§ **Instructions**
• A. Translate this sentence from the email thread into French: "There is no point in worrying about hypothetical licensing problems - let's hear about the real ones."
• B. Summarize the email thread in two sentences.

-- Supplied passage follows --

2015-05-08 Thread Malcolm Wallace
Exactly.  My post was an attempt to elicit response from anyone to whom it 
matters.  There is no point in worrying about hypothetical licensing problems - 
let's hear about the real ones.

Regards,
Malcolm

On 7 May 2015, at 22:15, Tomas Carnecky wrote:

 That doesn't mean those people don't exist. Maybe they do but are too afraid 
 to speak up (due to corporate policy or whatever).
 
 On Thu, May 7, 2015 at 10:41 PM, Malcolm Wallace malcolm.wall...@me.com 
 wrote:
 I also note that in this discussion, so far not a single person has said that 
 the cpphs licence would actually be a problem for them.

-- Supplied passage concluded --
-- Dataset excerpt follows --

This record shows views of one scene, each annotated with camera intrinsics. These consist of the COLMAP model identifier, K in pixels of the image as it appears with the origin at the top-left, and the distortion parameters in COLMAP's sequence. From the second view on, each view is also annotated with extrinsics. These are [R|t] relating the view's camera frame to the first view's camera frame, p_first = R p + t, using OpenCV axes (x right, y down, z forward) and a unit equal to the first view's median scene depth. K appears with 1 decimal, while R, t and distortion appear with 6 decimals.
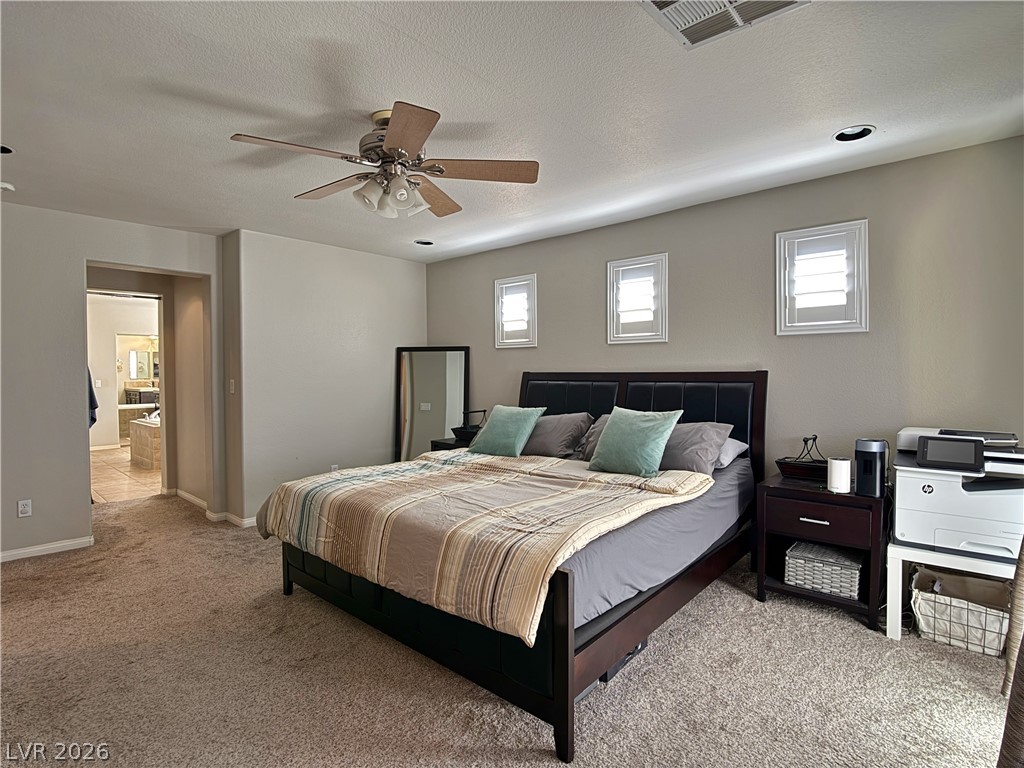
lens RADIAL K [[523.4, 0, 506.2], [0, 523.4, 384.0], [0, 0, 1]] dist [-0.023260, -0.001447]
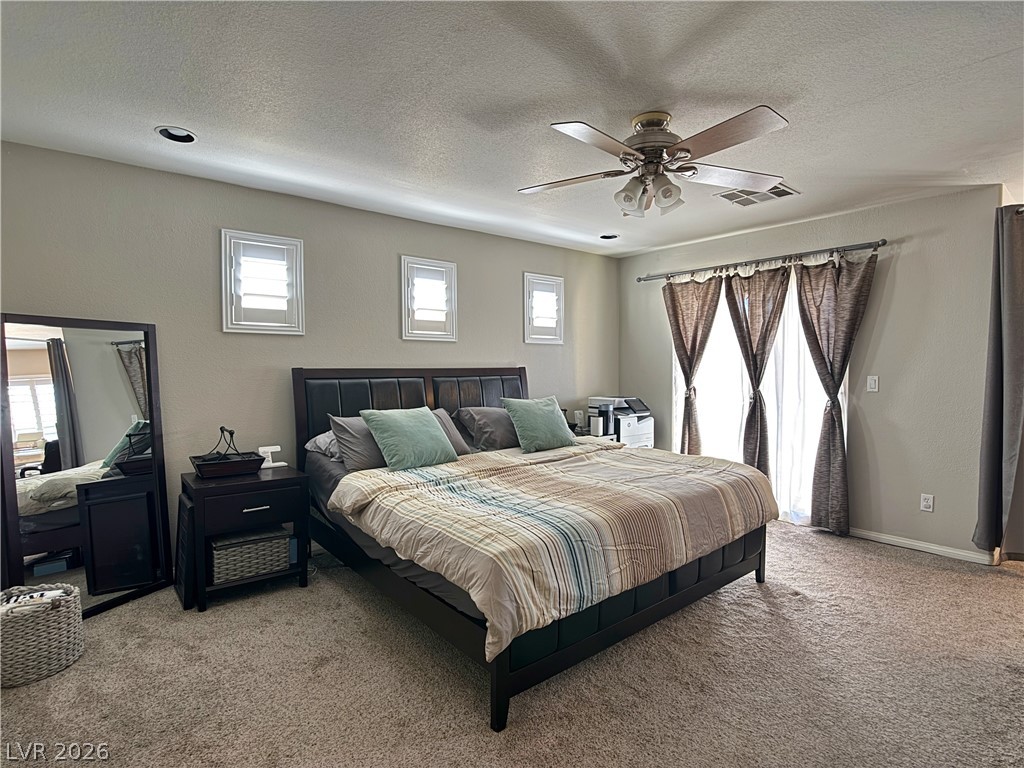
lens RADIAL K [[523.4, 0, 511.8], [0, 523.4, 386.1], [0, 0, 1]] dist [-0.023260, -0.001447]
pose [[0.145464, -0.028401, 0.988956, -0.659352], [0.024587, 0.999383, 0.025084, -0.007561], [-0.989058, 0.020666, 0.146072, 0.584532]]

-- Dataset excerpt concluded --

§ **Answers given**
• A. Il ne sert à rien de s'inquiéter de problèmes de licence hypothétiques ; qu'on nous parle plutôt des problèmes réels.

• B. Malcolm Wallace notes that no one in the discussion has yet said the cpphs license would actually be a problem for them, and Tomas Carnecky replies that such people may still exist but be too afraid to speak up, perhaps because of corporate policy. Wallace agrees, explaining that the post was meant to draw a response from anyone to whom the matter is important, since worrying about hypothetical licensing problems is pointless and the real ones should be heard instead.